• _Work to be completed_: Skip the pictures and return every entry exactly as written.

Dataset records Block Start

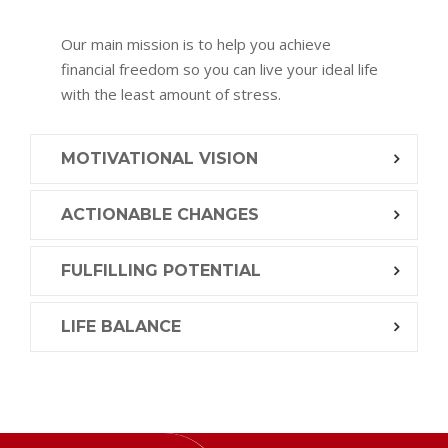
Our main mission is to help you achieve
financial freedom so you can live your ideal life
with the least amount of stress.
MOTIVATIONAL VISION
ACTIONABLE CHANGES
FULFILLING POTENTIAL
LIFE BALANCE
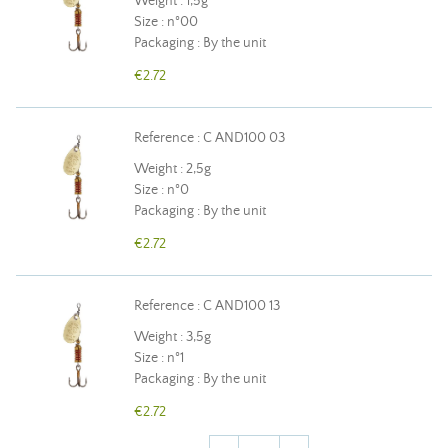
Weight : 1,5g
Size : n°00
Packaging : By the unit
€2.72
Reference : C AND100 03
Weight : 2,5g
Size : n°0
Packaging : By the unit
€2.72
Reference : C AND100 13
Weight : 3,5g
Size : n°1
Packaging : By the unit
€2.72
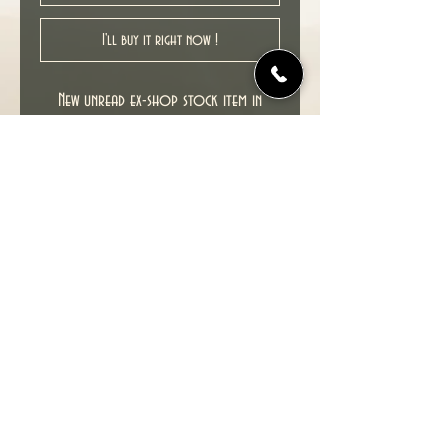
I'll buy it right now !
New unread ex-shop stock item in
excellent NM condition, softcover ,
2nd printing, 1989.
Collects GREEN ARROW : THE LONGBOW
HUNTERS # 1-3, written and illustrated
by MIKE GRELL.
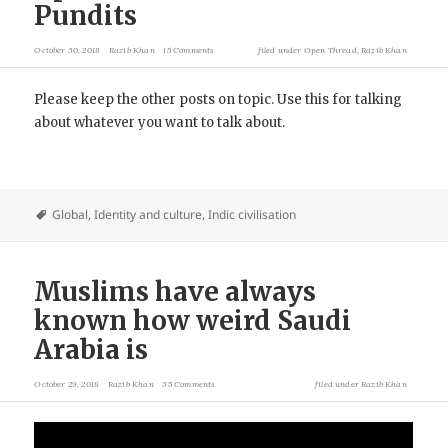
Pundits
October 30, 2018
Razib Khan
15 Comments
filed under
Open Thread
,
Razib Khan
Please keep the other posts on topic. Use this for talking
about whatever you want to talk about.
Global
,
Identity and culture
,
Indic civilisation
Muslims have always
known how weird Saudi
Arabia is
October 29, 2018
Razib Khan
35 Comments
filed under
Razib Khan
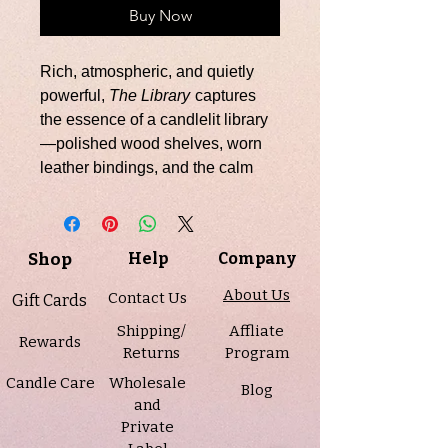
Buy Now
Rich, atmospheric, and quietly
powerful,
The Library
captures
the essence of a candlelit library
—polished wood shelves, worn
leather bindings, and the calm
confidence of timeless
craftsmanship. The fragrance
opens with warm teakwood,
Shop
Help
Company
setting a refined, resinous tone. A
bold heart of leather and cedar
About Us
Contact Us
Gift Cards
unfolds, creating depth and
Shipping/
Affliate
texture that feels both intellectual
Rewards
Returns
Program
and grounded. The scent settles
Candle Care
Wholesale
into a smooth, lingering base of
Blog
and
amyris, dark musk, sandalwood,
Private
and patchouli, wrapping the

Dataset records Block End

• _Written solution_:
Our main mission is to help you achieve
financial freedom so you can live your ideal life
with the least amount of stress.
MOTIVATIONAL VISION
ACTIONABLE CHANGES
FULFILLING POTENTIAL
LIFE BALANCE
Weight : 1,5g
Size : n°00
Packaging : By the unit
€2.72
Reference : C AND100 03
Weight : 2,5g
Size : n°0
Packaging : By the unit
€2.72
Reference : C AND100 13
Weight : 3,5g
Size : n°1
Packaging : By the unit
€2.72
I'll buy it right now !
New unread ex-shop stock item in
excellent NM condition, softcover ,
2nd printing, 1989.
Collects GREEN ARROW : THE LONGBOW
HUNTERS # 1-3, written and illustrated
by MIKE GRELL.
Pundits
October 30, 2018
Razib Khan
15 Comments
filed under
Open Thread
,
Razib Khan
Please keep the other posts on topic. Use this for talking
about whatever you want to talk about.
Global
,
Identity and culture
,
Indic civilisation
Muslims have always
known how weird Saudi
Arabia is
October 29, 2018
Razib Khan
35 Comments
filed under
Razib Khan
Buy Now
Rich, atmospheric, and quietly
powerful,
The Library
captures
the essence of a candlelit library
—polished wood shelves, worn
leather bindings, and the calm
confidence of timeless
craftsmanship. The fragrance
opens with warm teakwood,
Shop
Help
Company
setting a refined, resinous tone. A
bold heart of leather and cedar
About Us
Contact Us
Gift Cards
unfolds, creating depth and
Shipping/
Affliate
texture that feels both intellectual
Rewards
Returns
Program
and grounded. The scent settles
Candle Care
Wholesale
into a smooth, lingering base of
Blog
and
amyris, dark musk, sandalwood,
Private
and patchouli, wrapping the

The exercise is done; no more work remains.